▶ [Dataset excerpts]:
######
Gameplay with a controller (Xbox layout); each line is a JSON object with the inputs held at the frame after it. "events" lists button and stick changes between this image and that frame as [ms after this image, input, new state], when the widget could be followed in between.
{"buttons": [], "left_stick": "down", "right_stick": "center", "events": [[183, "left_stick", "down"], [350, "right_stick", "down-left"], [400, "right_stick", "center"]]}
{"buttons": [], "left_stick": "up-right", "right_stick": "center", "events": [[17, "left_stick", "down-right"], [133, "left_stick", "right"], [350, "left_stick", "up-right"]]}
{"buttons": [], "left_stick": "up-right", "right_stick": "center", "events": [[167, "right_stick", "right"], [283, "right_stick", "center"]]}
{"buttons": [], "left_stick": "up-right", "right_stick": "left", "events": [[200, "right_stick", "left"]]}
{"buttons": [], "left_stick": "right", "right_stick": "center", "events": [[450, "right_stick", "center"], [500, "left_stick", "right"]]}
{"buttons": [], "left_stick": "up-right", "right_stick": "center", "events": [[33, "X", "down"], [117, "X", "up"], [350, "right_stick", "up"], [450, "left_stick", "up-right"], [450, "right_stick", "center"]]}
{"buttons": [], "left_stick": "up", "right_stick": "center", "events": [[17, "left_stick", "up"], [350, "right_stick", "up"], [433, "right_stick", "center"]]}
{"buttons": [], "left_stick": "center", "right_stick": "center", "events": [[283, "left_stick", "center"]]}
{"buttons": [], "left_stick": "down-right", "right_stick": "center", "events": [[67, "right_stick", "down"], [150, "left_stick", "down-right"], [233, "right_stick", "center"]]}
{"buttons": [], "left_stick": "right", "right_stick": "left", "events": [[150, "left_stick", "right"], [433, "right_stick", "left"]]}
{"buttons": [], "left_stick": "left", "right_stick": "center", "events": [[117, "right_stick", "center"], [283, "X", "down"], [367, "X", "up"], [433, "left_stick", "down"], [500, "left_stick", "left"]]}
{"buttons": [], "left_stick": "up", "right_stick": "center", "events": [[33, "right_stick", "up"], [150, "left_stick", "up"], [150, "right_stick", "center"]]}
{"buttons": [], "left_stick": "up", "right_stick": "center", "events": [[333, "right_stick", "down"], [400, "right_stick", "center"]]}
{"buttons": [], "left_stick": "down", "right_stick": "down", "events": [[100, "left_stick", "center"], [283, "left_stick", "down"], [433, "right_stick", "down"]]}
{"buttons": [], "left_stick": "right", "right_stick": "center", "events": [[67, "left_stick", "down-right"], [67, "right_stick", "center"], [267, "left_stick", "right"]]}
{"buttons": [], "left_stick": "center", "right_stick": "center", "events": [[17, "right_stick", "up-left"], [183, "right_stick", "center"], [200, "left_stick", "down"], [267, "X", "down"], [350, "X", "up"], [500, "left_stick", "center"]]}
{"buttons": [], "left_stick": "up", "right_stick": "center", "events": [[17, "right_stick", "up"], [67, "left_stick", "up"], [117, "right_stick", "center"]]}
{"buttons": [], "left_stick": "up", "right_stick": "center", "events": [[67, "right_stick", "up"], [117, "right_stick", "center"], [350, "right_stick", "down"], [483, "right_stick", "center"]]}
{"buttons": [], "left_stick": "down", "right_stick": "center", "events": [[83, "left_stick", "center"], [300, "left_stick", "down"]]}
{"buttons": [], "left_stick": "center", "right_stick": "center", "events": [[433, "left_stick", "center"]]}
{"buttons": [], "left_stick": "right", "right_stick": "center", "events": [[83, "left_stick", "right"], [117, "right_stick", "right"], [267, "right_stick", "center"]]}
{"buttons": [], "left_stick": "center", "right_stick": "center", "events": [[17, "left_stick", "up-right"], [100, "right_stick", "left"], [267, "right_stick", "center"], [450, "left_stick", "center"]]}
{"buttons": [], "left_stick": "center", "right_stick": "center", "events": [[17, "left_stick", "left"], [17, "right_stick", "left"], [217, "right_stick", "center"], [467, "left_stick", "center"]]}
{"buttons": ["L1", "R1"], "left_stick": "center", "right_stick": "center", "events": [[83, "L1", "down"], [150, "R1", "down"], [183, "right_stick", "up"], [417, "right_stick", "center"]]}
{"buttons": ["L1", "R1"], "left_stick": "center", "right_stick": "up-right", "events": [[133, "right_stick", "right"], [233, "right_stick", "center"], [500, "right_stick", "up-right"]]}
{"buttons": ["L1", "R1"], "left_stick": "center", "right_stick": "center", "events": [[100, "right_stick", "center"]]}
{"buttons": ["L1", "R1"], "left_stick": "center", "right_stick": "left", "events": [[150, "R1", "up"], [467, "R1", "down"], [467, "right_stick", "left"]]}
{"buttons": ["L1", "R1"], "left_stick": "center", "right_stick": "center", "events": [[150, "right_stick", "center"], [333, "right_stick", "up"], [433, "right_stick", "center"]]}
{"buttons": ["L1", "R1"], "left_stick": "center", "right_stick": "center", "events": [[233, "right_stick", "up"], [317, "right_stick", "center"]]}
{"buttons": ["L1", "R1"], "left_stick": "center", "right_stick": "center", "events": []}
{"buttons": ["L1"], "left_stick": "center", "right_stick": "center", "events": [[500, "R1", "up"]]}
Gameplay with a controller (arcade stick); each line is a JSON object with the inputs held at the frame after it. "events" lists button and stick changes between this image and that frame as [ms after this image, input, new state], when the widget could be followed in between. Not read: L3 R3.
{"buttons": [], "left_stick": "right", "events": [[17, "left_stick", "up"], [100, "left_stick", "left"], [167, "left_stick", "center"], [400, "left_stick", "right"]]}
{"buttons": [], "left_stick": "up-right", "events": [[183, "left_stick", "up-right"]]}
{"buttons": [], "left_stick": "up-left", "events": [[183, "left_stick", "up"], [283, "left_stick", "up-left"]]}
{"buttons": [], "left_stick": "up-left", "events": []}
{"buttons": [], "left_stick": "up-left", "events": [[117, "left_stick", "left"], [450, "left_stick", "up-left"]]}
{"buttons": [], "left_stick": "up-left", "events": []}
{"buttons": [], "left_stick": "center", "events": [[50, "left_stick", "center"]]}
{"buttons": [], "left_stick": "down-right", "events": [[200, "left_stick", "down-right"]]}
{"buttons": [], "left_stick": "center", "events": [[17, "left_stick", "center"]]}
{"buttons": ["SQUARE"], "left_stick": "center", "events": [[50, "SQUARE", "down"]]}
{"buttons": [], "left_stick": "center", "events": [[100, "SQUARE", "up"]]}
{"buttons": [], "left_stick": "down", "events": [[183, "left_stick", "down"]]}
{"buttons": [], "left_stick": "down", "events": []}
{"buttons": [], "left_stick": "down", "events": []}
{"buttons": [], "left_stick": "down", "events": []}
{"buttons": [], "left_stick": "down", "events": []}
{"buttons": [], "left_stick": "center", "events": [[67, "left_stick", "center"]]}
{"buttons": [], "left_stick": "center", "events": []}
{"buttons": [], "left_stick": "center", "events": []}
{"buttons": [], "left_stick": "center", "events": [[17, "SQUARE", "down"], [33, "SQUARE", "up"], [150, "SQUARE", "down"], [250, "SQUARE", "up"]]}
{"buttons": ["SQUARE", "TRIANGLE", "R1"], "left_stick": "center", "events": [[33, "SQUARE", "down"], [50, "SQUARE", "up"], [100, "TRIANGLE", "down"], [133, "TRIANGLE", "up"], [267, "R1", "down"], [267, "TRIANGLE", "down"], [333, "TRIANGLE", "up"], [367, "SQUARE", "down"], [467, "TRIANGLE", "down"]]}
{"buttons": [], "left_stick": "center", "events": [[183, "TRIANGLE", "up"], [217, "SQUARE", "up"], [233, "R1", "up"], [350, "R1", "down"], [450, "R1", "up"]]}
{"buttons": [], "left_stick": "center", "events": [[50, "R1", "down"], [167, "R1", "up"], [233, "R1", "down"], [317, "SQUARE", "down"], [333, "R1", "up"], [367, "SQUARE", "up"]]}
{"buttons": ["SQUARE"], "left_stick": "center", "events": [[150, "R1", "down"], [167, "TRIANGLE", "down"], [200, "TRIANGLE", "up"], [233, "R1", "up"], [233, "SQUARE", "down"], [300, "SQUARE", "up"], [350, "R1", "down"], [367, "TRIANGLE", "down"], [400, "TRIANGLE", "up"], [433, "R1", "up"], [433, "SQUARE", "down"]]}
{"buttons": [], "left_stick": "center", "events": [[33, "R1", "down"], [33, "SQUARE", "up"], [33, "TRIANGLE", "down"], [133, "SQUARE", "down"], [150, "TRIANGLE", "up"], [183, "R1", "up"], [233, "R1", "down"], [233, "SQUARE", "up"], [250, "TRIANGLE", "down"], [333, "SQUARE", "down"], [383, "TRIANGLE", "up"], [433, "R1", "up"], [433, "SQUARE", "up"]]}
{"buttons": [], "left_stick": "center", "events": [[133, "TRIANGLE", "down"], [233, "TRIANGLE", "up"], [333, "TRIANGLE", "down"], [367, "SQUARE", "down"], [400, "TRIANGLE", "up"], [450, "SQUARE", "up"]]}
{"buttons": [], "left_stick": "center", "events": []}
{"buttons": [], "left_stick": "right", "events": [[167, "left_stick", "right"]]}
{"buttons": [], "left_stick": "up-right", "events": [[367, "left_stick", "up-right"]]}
######
▶ [WORK TO COMPLETE]: Which lines above contain the word "controller"? Copy each one.

▶ [RESPONSE TO THE TASK]:
Gameplay with a controller (Xbox layout); each line is a JSON object with the inputs held at the frame after it. "events" lists button and stick changes between this image and that frame as [ms after this image, input, new state], when the widget could be followed in between.
Gameplay with a controller (arcade stick); each line is a JSON object with the inputs held at the frame after it. "events" lists button and stick changes between this image and that frame as [ms after this image, input, new state], when the widget could be followed in between. Not read: L3 R3.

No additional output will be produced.